Parmi ces bénéficiaires d'accès, « plus de 500 utilisateurs seront dans des organismes qui ne possèdent pas aujourd'hui d'accès direct aux données du SNIIRAM ». Les seules équipes de recherche des CHU représentent à elles seules plus de 500 utilisateurs potentiels selon la Cnil, qui « prend acte » de la volonté du ministère d'assurer un accompagnement et un suivi renforcé des établissements de santé publics dans la gestion de leurs habilitations.

Par ailleurs, la Commission demande à la CNAMTS de « mettre en place un programme permanent et renforcé de formation, de sensibilisation et d'accompagnement des utilisateurs du SNDS, dans la continuité de ce qui est fait aujourd'hui pour le Sniiram ».

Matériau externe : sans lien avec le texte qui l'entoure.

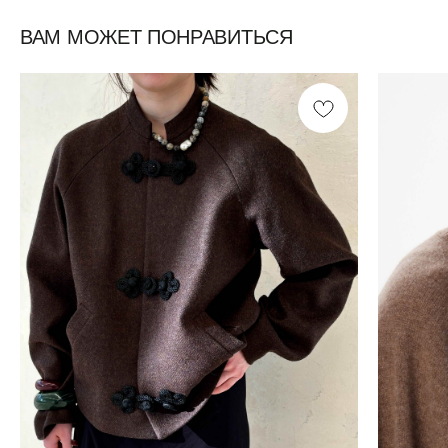
ВАМ МОЖЕТ ПОНРАВИТЬСЯ
Смотреть все /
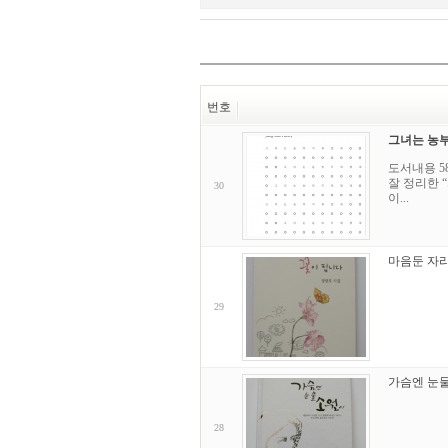
번호
그녀는 농
도서내용 5
잘 정리한 
30
이...
마음둔 자
29
가슴엔 눈
28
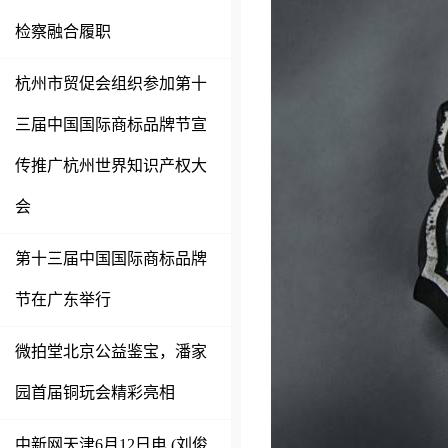
检察融合履职
杭州市贸促会组织参加第十
三届中国国际商标品牌节宣
传推广杭州世界知识产权大
会
第十三届中国国际商标品牌
节在广东举行
微拍堂北京公益鉴宝，潘家
园首届铜玩会精彩亮相
中新网天津6月12日电 (刘俊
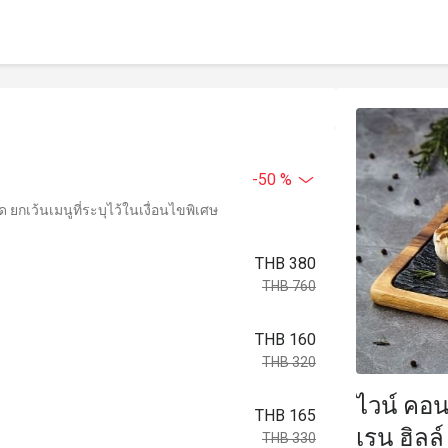
-50 %
ยกเว้นเมนูที่ระบุไว้ในเงื่อนไขพิเศษ
THB 380
THB 760
THB 160
THB 320
ไวน์ คอน
THB 165
เรน ฮิลล
THB 330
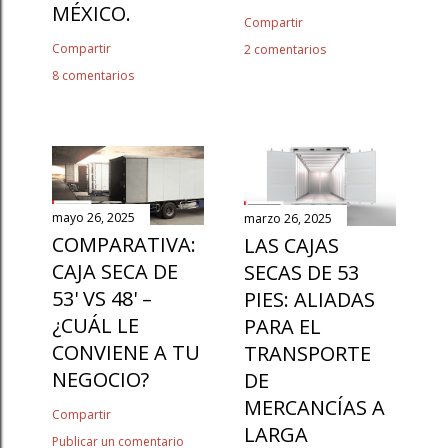
MÉXICO.
Compartir
Compartir
2 comentarios
8 comentarios
mayo 26, 2025
marzo 26, 2025
COMPARATIVA:
LAS CAJAS
CAJA SECA DE
SECAS DE 53
53' VS 48' –
PIES: ALIADAS
¿CUÁL LE
PARA EL
CONVIENE A TU
TRANSPORTE
NEGOCIO?
DE
MERCANCÍAS A
Compartir
LARGA
Publicar un comentario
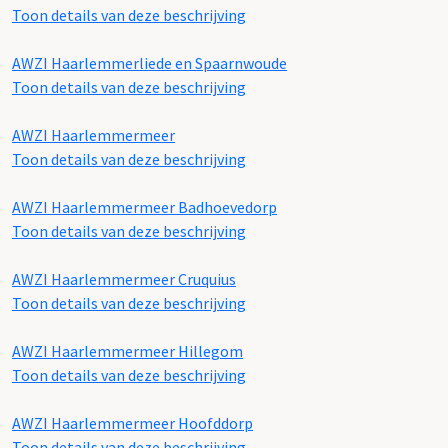
Toon details van deze beschrijving
AWZI Haarlemmerliede en Spaarnwoude
Toon details van deze beschrijving
AWZI Haarlemmermeer
Toon details van deze beschrijving
AWZI Haarlemmermeer Badhoevedorp
Toon details van deze beschrijving
AWZI Haarlemmermeer Cruquius
Toon details van deze beschrijving
AWZI Haarlemmermeer Hillegom
Toon details van deze beschrijving
AWZI Haarlemmermeer Hoofddorp
Toon details van deze beschrijving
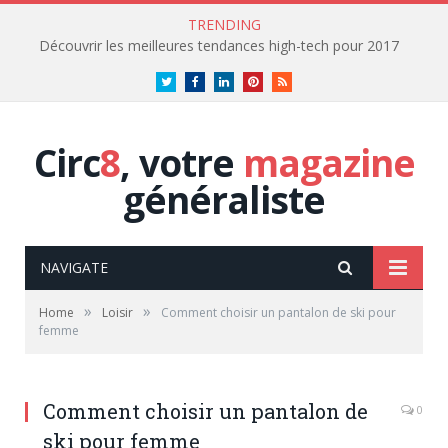
TRENDING
Découvrir les meilleures tendances high-tech pour 2017
Twitter
Facebook
LinkedIn
Pinterest
RSS
Circ
8
, votre
magazine
généraliste
NAVIGATE
»
»
Home
Loisir
Comment choisir un pantalon de ski pour
femme
Comment choisir un pantalon de
0
ski pour femme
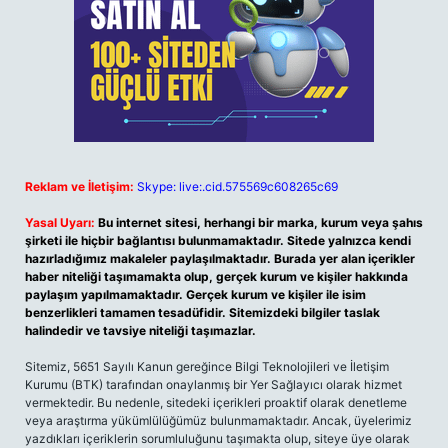
Reklam ve İletişim:
Skype: live:.cid.575569c608265c69
Yasal Uyarı:
Bu internet sitesi, herhangi bir marka, kurum veya şahıs
şirketi ile hiçbir bağlantısı bulunmamaktadır. Sitede yalnızca kendi
hazırladığımız makaleler paylaşılmaktadır. Burada yer alan içerikler
haber niteliği taşımamakta olup, gerçek kurum ve kişiler hakkında
paylaşım yapılmamaktadır. Gerçek kurum ve kişiler ile isim
benzerlikleri tamamen tesadüfidir. Sitemizdeki bilgiler taslak
halindedir ve tavsiye niteliği taşımazlar.
Sitemiz, 5651 Sayılı Kanun gereğince Bilgi Teknolojileri ve İletişim
Kurumu (BTK) tarafından onaylanmış bir Yer Sağlayıcı olarak hizmet
vermektedir. Bu nedenle, sitedeki içerikleri proaktif olarak denetleme
veya araştırma yükümlülüğümüz bulunmamaktadır. Ancak, üyelerimiz
yazdıkları içeriklerin sorumluluğunu taşımakta olup, siteye üye olarak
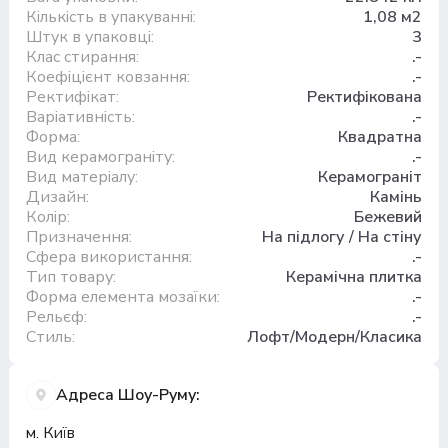
Кількість в упакуванні:
1,08 м2
Штук в упаковці:
3
Клас стирання:
.-
Коефіцієнт ковзання:
.-
Ректифікат:
Ректифікована
Варіативність:
.-
Форма:
Квадратна
Вид керамограніту:
.-
Вид матеріалу:
Керамограніт
Дизайн:
Камінь
Колір:
Бежевий
Призначення:
На підлогу / На стіну
Сфера використання:
.-
Тип товару:
Керамічна плитка
Форма елемента мозаїки:
.-
Рельєф:
.-
Стиль:
Лофт/Модерн/Класика
Адреса Шоу-Руму:
м. Київ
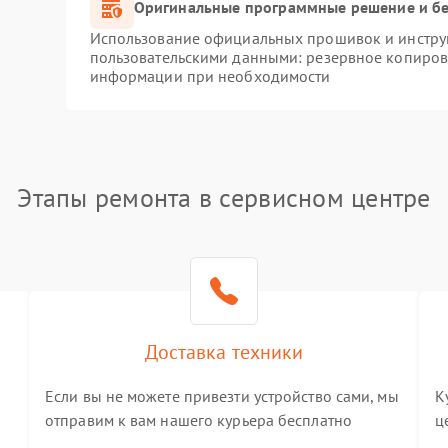
Оригинальные программные решение и бе
Использование официальных прошивок и инструм
пользовательскими данными: резервное копиров
информации при необходимости
Этапы ремонта в сервисном центре
Доставка техники
Если вы не можете привезти устройство сами, мы
К
отправим к вам нашего курьера бесплатно
ц
3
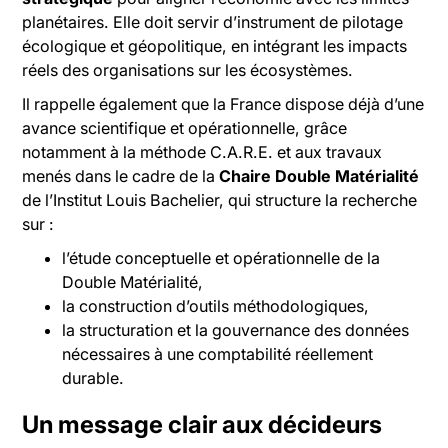
planétaires. Elle doit servir d’instrument de pilotage
écologique et géopolitique, en intégrant les impacts
réels des organisations sur les écosystèmes.
Il rappelle également que la France dispose déjà d’une
avance scientifique et opérationnelle, grâce
notamment à la méthode C.A.R.E. et aux travaux
menés dans le cadre de la
Chaire Double Matérialité
de l’Institut Louis Bachelier, qui structure la recherche
sur :
l’étude conceptuelle et opérationnelle de la
Double Matérialité,
la construction d’outils méthodologiques,
la structuration et la gouvernance des données
nécessaires à une comptabilité réellement
durable.
Un message clair aux décideurs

Côté référentiel de sécurité, si la CNIL « prend acte » de la volonté de « fixer un niveau de sécurité exigeant, à la hauteur des enjeux du SNDS », soulignant que « le niveau de sécurité envisagé ne sera pas atteint au lancement du traitement SNDS », étant donné que le projet d'arrêté prévoit une période de transition de deux ans « jusqu'au 26 janvier 2019 » pour la mise en conformité des traitements de données.

À son lancement, le SNDS devrait présenter un niveau de sécurité « techniquement proche de celui actuel du Sniiram », estime la CNIL. « Considérant l'accroissement des risques par rapport au Sniiram, en raison de la multiplication des acteurs accédant de manière permanente aux donnés de santé, la Commission estime que les mesures effectivement mises en oeuvre au lancement du SNDS ne sont pas suffisantes ».